People's History of the United States: Part 6

People's History of the United States: Part 6

Chapter 5: A Kind of Revolution

    

One of the most pervasive misconceptions about our early history revolves around the folklore of the Revolutionary War. In primary grades we learn about our folk heroes and founding fathers, from George Washington and Benjamin Franklin to Paul Revere. Later, in the secondary grades we learn more about the various battles and personalities that came to the fore, but always with the implicit understanding that almost everyone in the colonies wanted the Revolution. In fact, in a number of textbooks the message isn't implicit at all, stating that "from all corners of the American colonies men came to pledge their loyalty to Independence." (American History, Pearson Hall). The truth is somewhat more discouraging.

     Howard Zinn points out in the previous chapter that much of the resistance to the crown came not from the general population but from wealthy land-owners and the colonial elite. As the Continental Congress openly declared war against the British crown, there were a number of ways in which these instigators would rally the poor and middle-class to their cause. Black slaves and Native Americans were obviously non-starters since they had nothing to lose by joining the conflict (not to mention that many native tribes learned their lesson about taking sides in a white man's war during the French and Indian wars, in which their British allies left them high and dry afterward).

     Far and away the most common reason for joining the rebel militias was simply a way out of poverty.

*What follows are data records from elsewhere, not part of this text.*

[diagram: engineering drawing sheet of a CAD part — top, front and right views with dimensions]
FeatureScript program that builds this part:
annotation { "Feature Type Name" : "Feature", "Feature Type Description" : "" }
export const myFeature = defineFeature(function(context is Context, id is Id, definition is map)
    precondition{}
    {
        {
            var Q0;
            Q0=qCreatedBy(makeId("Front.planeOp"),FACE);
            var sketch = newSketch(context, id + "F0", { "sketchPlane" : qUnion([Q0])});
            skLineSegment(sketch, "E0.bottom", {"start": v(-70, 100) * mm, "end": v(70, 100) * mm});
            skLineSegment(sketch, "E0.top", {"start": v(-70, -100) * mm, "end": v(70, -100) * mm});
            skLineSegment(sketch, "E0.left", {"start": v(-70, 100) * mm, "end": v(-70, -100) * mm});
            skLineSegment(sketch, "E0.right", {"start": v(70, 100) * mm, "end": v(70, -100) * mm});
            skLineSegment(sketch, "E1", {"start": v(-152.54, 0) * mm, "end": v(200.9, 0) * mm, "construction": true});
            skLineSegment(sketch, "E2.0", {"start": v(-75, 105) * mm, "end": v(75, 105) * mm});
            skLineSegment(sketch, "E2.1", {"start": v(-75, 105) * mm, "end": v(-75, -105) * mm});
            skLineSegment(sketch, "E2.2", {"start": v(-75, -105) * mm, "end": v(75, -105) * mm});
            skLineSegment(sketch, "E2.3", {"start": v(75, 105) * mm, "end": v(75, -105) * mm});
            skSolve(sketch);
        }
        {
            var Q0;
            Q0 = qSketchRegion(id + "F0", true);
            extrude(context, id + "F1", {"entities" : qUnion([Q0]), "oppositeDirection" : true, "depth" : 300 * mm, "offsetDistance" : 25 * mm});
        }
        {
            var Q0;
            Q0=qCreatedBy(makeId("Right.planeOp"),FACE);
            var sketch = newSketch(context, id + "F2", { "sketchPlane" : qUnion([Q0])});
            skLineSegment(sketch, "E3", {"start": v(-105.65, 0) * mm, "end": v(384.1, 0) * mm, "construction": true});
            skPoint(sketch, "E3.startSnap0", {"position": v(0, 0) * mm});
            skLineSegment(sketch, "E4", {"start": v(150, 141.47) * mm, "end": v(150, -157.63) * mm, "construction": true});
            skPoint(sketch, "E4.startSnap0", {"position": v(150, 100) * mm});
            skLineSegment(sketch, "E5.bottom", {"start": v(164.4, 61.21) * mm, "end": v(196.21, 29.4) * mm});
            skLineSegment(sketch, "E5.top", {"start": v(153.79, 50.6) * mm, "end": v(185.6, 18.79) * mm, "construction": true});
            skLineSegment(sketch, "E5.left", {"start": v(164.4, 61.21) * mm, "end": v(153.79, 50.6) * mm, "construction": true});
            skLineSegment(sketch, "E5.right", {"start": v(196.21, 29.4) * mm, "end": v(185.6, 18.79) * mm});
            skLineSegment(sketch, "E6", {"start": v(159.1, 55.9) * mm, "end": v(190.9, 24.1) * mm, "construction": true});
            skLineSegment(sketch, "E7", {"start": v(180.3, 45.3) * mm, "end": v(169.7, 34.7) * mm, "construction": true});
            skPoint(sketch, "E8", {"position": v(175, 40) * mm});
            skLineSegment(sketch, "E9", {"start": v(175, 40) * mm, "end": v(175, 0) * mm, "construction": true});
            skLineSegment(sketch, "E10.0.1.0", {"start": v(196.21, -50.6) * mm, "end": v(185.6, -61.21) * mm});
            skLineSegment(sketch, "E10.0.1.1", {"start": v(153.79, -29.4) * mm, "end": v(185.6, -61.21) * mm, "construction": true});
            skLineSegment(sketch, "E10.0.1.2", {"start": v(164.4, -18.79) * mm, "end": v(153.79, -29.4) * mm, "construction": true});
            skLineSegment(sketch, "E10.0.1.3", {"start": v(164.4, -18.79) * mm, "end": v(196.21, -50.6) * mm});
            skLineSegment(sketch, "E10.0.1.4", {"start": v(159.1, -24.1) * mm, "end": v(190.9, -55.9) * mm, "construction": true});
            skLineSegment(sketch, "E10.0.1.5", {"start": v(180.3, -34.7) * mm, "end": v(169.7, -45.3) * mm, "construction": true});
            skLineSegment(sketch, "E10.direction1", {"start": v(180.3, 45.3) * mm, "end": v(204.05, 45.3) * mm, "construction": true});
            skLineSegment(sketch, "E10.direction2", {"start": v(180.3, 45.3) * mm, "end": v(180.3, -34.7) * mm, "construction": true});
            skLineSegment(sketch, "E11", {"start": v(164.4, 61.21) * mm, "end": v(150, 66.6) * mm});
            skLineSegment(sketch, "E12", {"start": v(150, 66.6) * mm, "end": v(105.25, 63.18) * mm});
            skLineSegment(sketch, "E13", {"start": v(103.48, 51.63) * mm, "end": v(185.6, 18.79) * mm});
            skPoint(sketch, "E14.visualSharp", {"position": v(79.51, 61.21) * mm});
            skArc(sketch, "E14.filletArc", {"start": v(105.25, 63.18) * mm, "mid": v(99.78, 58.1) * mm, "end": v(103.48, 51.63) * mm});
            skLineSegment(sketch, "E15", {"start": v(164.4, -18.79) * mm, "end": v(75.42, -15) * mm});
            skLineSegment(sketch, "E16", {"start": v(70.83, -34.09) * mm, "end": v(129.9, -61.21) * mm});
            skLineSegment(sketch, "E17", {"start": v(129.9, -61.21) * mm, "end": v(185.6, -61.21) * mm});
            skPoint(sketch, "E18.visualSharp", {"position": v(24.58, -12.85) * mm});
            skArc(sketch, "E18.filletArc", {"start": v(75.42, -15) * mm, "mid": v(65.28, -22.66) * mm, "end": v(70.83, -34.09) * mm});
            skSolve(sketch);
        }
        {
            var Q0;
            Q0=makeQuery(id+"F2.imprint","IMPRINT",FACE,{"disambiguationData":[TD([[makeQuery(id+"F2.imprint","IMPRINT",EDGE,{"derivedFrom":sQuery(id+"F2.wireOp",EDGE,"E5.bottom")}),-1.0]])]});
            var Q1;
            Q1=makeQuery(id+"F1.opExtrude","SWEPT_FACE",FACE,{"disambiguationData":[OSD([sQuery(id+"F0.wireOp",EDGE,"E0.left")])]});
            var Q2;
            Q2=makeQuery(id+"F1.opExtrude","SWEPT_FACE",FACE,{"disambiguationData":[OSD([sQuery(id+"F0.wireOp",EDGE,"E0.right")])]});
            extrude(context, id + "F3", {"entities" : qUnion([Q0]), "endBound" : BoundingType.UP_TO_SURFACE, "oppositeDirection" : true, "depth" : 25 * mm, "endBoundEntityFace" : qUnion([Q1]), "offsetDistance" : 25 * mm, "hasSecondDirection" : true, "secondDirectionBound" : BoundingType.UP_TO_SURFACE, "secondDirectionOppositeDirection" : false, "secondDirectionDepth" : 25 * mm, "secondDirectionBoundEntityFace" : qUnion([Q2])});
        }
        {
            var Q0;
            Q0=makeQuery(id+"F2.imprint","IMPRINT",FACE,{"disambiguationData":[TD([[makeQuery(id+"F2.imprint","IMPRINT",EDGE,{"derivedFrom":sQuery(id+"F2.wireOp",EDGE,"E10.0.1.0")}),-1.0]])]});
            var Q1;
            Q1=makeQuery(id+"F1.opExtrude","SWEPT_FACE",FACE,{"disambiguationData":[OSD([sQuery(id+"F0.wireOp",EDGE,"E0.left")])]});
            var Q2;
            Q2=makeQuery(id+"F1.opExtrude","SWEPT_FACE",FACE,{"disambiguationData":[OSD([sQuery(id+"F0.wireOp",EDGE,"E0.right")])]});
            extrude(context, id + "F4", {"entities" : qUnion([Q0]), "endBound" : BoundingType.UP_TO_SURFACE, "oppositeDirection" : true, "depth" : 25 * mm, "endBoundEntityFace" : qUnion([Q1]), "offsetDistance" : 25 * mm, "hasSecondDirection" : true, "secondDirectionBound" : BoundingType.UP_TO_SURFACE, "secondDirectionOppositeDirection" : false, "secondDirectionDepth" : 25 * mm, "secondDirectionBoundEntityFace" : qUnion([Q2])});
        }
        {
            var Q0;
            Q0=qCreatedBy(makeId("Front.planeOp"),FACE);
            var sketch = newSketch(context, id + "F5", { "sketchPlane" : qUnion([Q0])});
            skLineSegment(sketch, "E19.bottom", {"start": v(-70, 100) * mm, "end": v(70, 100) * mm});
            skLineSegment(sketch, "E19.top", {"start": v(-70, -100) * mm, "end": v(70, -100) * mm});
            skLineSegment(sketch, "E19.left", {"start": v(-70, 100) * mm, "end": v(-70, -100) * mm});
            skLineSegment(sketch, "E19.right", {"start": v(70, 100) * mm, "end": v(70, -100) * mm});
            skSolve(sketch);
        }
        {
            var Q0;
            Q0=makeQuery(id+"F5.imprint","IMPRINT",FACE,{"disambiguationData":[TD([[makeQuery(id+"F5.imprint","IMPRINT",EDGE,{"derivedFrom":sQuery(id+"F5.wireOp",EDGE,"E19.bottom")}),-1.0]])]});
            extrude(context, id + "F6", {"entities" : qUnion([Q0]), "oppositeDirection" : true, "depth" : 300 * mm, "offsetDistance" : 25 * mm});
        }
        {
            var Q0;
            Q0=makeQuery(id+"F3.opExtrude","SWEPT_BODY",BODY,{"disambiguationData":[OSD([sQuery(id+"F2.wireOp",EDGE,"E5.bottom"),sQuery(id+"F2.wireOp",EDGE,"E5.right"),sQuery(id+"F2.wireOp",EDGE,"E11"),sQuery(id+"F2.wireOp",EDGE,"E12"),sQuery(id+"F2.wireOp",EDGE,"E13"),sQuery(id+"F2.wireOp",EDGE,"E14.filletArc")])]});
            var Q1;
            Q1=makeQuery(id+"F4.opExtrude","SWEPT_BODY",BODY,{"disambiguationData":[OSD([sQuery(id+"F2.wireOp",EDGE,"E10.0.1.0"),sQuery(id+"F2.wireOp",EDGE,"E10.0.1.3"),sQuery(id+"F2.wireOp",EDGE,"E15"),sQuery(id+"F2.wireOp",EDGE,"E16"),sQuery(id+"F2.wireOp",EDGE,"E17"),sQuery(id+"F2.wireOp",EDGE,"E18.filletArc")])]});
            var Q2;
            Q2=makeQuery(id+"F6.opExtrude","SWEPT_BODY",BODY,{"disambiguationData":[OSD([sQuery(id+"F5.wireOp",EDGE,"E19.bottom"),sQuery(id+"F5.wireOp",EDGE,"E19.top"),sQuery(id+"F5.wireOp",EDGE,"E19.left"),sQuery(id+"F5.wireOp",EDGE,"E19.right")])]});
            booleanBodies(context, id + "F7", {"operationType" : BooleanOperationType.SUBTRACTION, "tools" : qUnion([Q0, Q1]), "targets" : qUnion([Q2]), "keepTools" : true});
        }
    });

It's not a new story (in fact it's still around today), but many of the poorest whites would join the militia for regular food, some compensation, and a title. In one excerpt a lieutenant injured at the battle of Bunker Hill describes the terms of his enlistment as one of convenience. Tired of being a simple "Labourer", he enlisted as a Lieutenant (because he brought two friends to enlist as Privates), and hoped that his Captain might die in battle so that he could rise in rank and see his "pay, rations, and station improve."(78)

     Those that attempted to remain neutral in the coming war were often coerced into taking one side or another through military preparation. Connecticut passed a law that required military service of men between 16 and 60. Those that refused or attempted to desert were jailed; the conditions of their release being fighting for the rebels. In this way, as Zinn states, "the mechanism of their conversion to democracy was the militia." (79) In other places men were merely impressed into the military, bound to join or suffer the consequences, which ironically was one of the chief grievances by in the Declaration of Independence; the impressment of colonists into the British military. Conscription with exlusions to people of wealth was common practice throughout the colonies, requiring military service unless the individual could pay 5 pounds and find a substitute. Often this mean that the wealthiest would simply pay a vagrant or criminal to be their substitute, along with the 5 pound fee, and be off the hook.

     Still other colonists wanted nothing to do with the war, recognizing it as a transfer of power from one wealthy elite to another. This was particularly true int he South, where most of the colonial militas were absorbed with preventing slave uprisings (in South Carolina nearly 50% of the population were slaves). However, The British saw opportuntiy in this, and one of the British miliary commanders, Lord Dunmore in Virginia, offered freedoms to any blacks that offered to serve in the British military.

     The Revolutionary War served a secondary purpose, other than ultimately winning the colonies independence (with critical help from the French); it subverted the internal class conflicts between the wealthy landowners and poor, armed whites. It gave the conflict an vicarious outlet in the killing, looting, and pillaging of British Loyalists and armies; all in the anme of independence. However, that's not to say that there weren't eruptions of this class conflict from time to time. Zinn highlights several mutinies among militiamen and civilians against the colonial elite during this time. Twice the Continental Congress in Philadelphia was marched upon by poor militiamen that had not received pay from the struggling colonial coffers; once succeeding in driving the governance form their newly established statehouse. There are also a number of uprisings against wealthy colonials and merchants accused of stockpiling commodities to drive up prices during wartime. 

     If there's one significant truth to the end of the Revolutionary Way it is the idealism that pervaded over nepotism and avarice during the construction of the new American government. Alexander Hamilton and many supporters advocated Senate and Presidential positions for life (some even goin as far to suggest a lineage of inheritance, like with the British throne). Instead, and as hypocritical as this may seem in modern times, perpetuated as it was by wealthy, slave-owning aristocrats, the foundation was laid for public service, publicly funded schools, and a central government that was ostensibly formed for governance of the people. Though the Revolutionary War was fought and died for by the people with the least to lose by continued British rule, it did become a startling model of democratic principle (not right away, of course) and set a humanistic precedent that would defy all contemporary odds in ultimately becoming a world power.